STEVEN P. SHREDER, Magistrate Judge.
Plaintiff Megan Brooke Weeks was the prevailing party in this action under the Social Security Act. Plaintiff originally sought an award of attorney's fees in the amount of $4,578.70 and costs in the amount of $400.00, pursuant to the Equal Access to Justice Act, 28 U.S.C. § 2412(d). See Docket No. 20. The Commissioner subsequently filed a stipulation, indicating that the parties had agreed to an award of attorney's fees in the amount of $4,200.00, as well as the requested $400.00 in costs. See Docket No. 21.

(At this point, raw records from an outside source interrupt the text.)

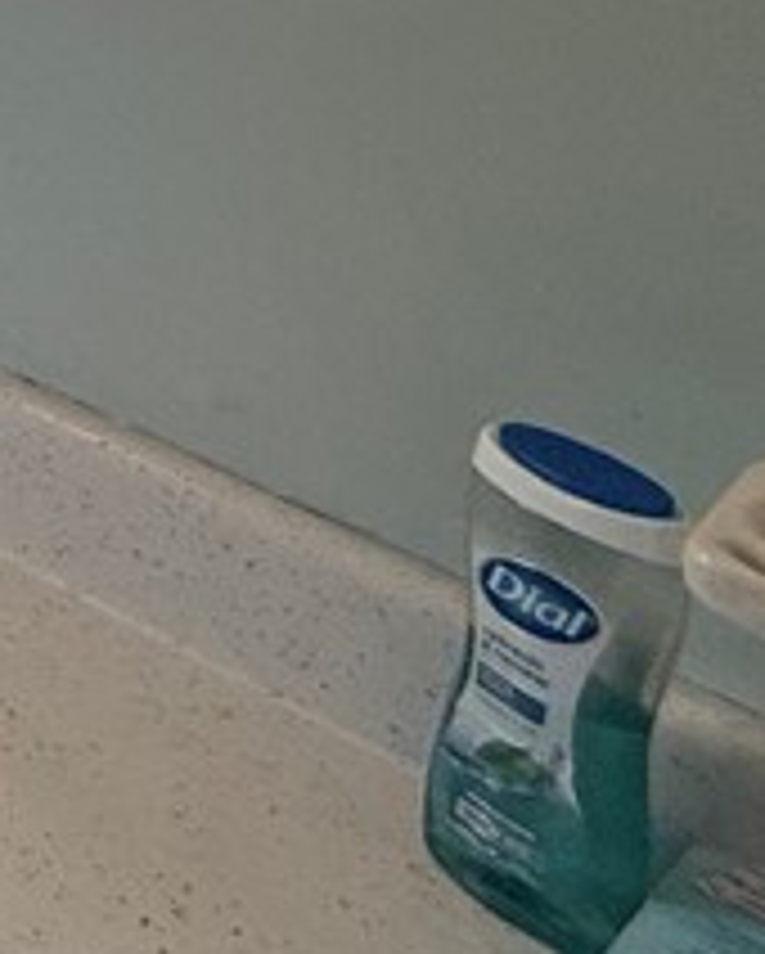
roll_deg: +1.4
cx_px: -1444
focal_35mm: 66
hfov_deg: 12.1
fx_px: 1865
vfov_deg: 22.9
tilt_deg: -7.0
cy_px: -500
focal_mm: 2.22
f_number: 2.2
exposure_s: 1/99
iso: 160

Upon review of the record herein, the Court finds that the agreed amount of fees and costs is reasonable and that the Commissioner should be ordered to pay it to the Plaintiff as the prevailing party herein. See 28 U.S.C. § 2412(d)(1)(A) ("Except as otherwise specifically provided by statute, a court shall award to a prevailing party other than the United States fees and other expenses, in addition to any costs awarded pursuant to subsection (a), incurred by that party in any civil action (other than cases sounding in tort)[.]"); see also Manning v. Astrue, 510 F.3d 1246, 1251 (10th Cir. 2007) ("The EAJA therefore permits attorney's fees reimbursement to financially eligible prevailing parties, who make a proper application, and not to their attorneys.").
Accordingly, IT IS ORDERED that the Plaintiff's Motion and Brief in Support for an Award of for Attorney's Fees Under the Equal Access to Justice Act 28 U.S.C. § 2412 [Docket No. 20] is hereby DENIED as moot, and the Commissioner's Stipulation for Award of Attorney Fees Pursuant to the Equal Access to Justice Act, 28 U.S.C. § 2412 [Docket No. 21] is hereby GRANTED, to the extent that the Government is hereby ordered to pay the agreed-upon $4,800.00 fee award and $400.00 in costs to the Plaintiff as the prevailing party herein. IT IS FURTHER ORDERED that if the Plaintiff's attorney is subsequently awarded any fees pursuant to 42 U.S.C. § 406(b)(1), said attorney shall refund the smaller amount of such fees to the Plaintiff pursuant to Weakley v. Bowen, 803 F.2d 575, 580 (10th Cir. 1986).